- _Exercise brief_: Arrange every line of the data below as a numbered list, leaving out the blank lines.

··· Supplied entries ···

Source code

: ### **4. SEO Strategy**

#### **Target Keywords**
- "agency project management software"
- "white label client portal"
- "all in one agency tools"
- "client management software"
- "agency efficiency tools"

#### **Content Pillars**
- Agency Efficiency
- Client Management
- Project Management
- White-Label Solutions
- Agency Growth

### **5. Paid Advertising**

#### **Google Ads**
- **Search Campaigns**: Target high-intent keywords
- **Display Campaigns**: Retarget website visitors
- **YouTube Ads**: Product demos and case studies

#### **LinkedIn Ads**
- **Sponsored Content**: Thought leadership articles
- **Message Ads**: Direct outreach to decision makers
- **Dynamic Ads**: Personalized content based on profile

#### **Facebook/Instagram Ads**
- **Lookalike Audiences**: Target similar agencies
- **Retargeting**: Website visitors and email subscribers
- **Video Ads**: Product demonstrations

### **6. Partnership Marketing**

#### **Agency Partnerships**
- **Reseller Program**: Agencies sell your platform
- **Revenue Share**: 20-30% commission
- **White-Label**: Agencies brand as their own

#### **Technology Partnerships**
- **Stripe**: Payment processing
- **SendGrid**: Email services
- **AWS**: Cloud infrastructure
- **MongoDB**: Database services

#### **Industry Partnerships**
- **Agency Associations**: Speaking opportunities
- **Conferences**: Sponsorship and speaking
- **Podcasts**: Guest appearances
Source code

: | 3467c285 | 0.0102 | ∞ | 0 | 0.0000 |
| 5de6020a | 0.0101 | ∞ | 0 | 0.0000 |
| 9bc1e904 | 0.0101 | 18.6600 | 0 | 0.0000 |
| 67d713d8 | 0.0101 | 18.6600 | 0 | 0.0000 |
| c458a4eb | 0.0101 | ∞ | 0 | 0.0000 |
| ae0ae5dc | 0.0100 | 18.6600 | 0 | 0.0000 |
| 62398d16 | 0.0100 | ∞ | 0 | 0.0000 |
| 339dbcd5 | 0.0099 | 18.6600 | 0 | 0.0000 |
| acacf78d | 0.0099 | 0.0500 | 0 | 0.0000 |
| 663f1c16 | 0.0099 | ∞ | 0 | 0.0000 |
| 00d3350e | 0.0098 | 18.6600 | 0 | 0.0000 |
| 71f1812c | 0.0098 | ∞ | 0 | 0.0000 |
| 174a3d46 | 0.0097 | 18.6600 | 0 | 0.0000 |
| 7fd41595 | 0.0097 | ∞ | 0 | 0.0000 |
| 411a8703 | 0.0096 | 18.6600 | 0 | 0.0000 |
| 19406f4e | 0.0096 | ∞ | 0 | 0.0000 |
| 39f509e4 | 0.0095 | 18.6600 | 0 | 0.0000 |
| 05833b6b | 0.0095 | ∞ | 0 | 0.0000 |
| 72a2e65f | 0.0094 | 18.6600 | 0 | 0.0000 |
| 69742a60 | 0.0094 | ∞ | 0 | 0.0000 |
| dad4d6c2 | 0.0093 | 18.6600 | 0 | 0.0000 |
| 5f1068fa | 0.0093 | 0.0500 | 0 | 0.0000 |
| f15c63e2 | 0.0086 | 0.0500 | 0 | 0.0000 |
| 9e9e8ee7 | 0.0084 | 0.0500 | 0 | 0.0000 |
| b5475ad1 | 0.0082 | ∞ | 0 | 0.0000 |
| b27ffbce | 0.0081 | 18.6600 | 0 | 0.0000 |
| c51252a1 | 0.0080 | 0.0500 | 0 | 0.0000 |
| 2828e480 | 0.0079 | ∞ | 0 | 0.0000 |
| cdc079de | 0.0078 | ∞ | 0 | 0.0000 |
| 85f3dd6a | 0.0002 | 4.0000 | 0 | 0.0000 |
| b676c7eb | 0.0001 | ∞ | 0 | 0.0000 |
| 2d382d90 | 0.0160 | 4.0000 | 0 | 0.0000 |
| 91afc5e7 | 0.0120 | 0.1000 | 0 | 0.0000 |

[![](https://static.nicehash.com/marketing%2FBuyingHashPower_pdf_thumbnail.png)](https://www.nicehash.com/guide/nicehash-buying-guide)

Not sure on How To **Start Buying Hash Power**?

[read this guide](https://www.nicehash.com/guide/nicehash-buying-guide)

···

- _Answer section_:
1. Source code
2. : ### **4. SEO Strategy**
3. #### **Target Keywords**
4. - "agency project management software"
5. - "white label client portal"
6. - "all in one agency tools"
7. - "client management software"
8. - "agency efficiency tools"
9. #### **Content Pillars**
10. - Agency Efficiency
11. - Client Management
12. - Project Management
13. - White-Label Solutions
14. - Agency Growth
15. ### **5. Paid Advertising**
16. #### **Google Ads**
17. - **Search Campaigns**: Target high-intent keywords
18. - **Display Campaigns**: Retarget website visitors
19. - **YouTube Ads**: Product demos and case studies
20. #### **LinkedIn Ads**
21. - **Sponsored Content**: Thought leadership articles
22. - **Message Ads**: Direct outreach to decision makers
23. - **Dynamic Ads**: Personalized content based on profile
24. #### **Facebook/Instagram Ads**
25. - **Lookalike Audiences**: Target similar agencies
26. - **Retargeting**: Website visitors and email subscribers
27. - **Video Ads**: Product demonstrations
28. ### **6. Partnership Marketing**
29. #### **Agency Partnerships**
30. - **Reseller Program**: Agencies sell your platform
31. - **Revenue Share**: 20-30% commission
32. - **White-Label**: Agencies brand as their own
33. #### **Technology Partnerships**
34. - **Stripe**: Payment processing
35. - **SendGrid**: Email services
36. - **AWS**: Cloud infrastructure
37. - **MongoDB**: Database services
38. #### **Industry Partnerships**
39. - **Agency Associations**: Speaking opportunities
40. - **Conferences**: Sponsorship and speaking
41. - **Podcasts**: Guest appearances
42. Source code
43. : | 3467c285 | 0.0102 | ∞ | 0 | 0.0000 |
44. | 5de6020a | 0.0101 | ∞ | 0 | 0.0000 |
45. | 9bc1e904 | 0.0101 | 18.6600 | 0 | 0.0000 |
46. | 67d713d8 | 0.0101 | 18.6600 | 0 | 0.0000 |
47. | c458a4eb | 0.0101 | ∞ | 0 | 0.0000 |
48. | ae0ae5dc | 0.0100 | 18.6600 | 0 | 0.0000 |
49. | 62398d16 | 0.0100 | ∞ | 0 | 0.0000 |
50. | 339dbcd5 | 0.0099 | 18.6600 | 0 | 0.0000 |
51. | acacf78d | 0.0099 | 0.0500 | 0 | 0.0000 |
52. | 663f1c16 | 0.0099 | ∞ | 0 | 0.0000 |
53. | 00d3350e | 0.0098 | 18.6600 | 0 | 0.0000 |
54. | 71f1812c | 0.0098 | ∞ | 0 | 0.0000 |
55. | 174a3d46 | 0.0097 | 18.6600 | 0 | 0.0000 |
56. | 7fd41595 | 0.0097 | ∞ | 0 | 0.0000 |
57. | 411a8703 | 0.0096 | 18.6600 | 0 | 0.0000 |
58. | 19406f4e | 0.0096 | ∞ | 0 | 0.0000 |
59. | 39f509e4 | 0.0095 | 18.6600 | 0 | 0.0000 |
60. | 05833b6b | 0.0095 | ∞ | 0 | 0.0000 |
61. | 72a2e65f | 0.0094 | 18.6600 | 0 | 0.0000 |
62. | 69742a60 | 0.0094 | ∞ | 0 | 0.0000 |
63. | dad4d6c2 | 0.0093 | 18.6600 | 0 | 0.0000 |
64. | 5f1068fa | 0.0093 | 0.0500 | 0 | 0.0000 |
65. | f15c63e2 | 0.0086 | 0.0500 | 0 | 0.0000 |
66. | 9e9e8ee7 | 0.0084 | 0.0500 | 0 | 0.0000 |
67. | b5475ad1 | 0.0082 | ∞ | 0 | 0.0000 |
68. | b27ffbce | 0.0081 | 18.6600 | 0 | 0.0000 |
69. | c51252a1 | 0.0080 | 0.0500 | 0 | 0.0000 |
70. | 2828e480 | 0.0079 | ∞ | 0 | 0.0000 |
71. | cdc079de | 0.0078 | ∞ | 0 | 0.0000 |
72. | 85f3dd6a | 0.0002 | 4.0000 | 0 | 0.0000 |
73. | b676c7eb | 0.0001 | ∞ | 0 | 0.0000 |
74. | 2d382d90 | 0.0160 | 4.0000 | 0 | 0.0000 |
75. | 91afc5e7 | 0.0120 | 0.1000 | 0 | 0.0000 |
76. [![](https://static.nicehash.com/marketing%2FBuyingHashPower_pdf_thumbnail.png)](https://www.nicehash.com/guide/nicehash-buying-guide)
77. Not sure on How To **Start Buying Hash Power**?
78. [read this guide](https://www.nicehash.com/guide/nicehash-buying-guide)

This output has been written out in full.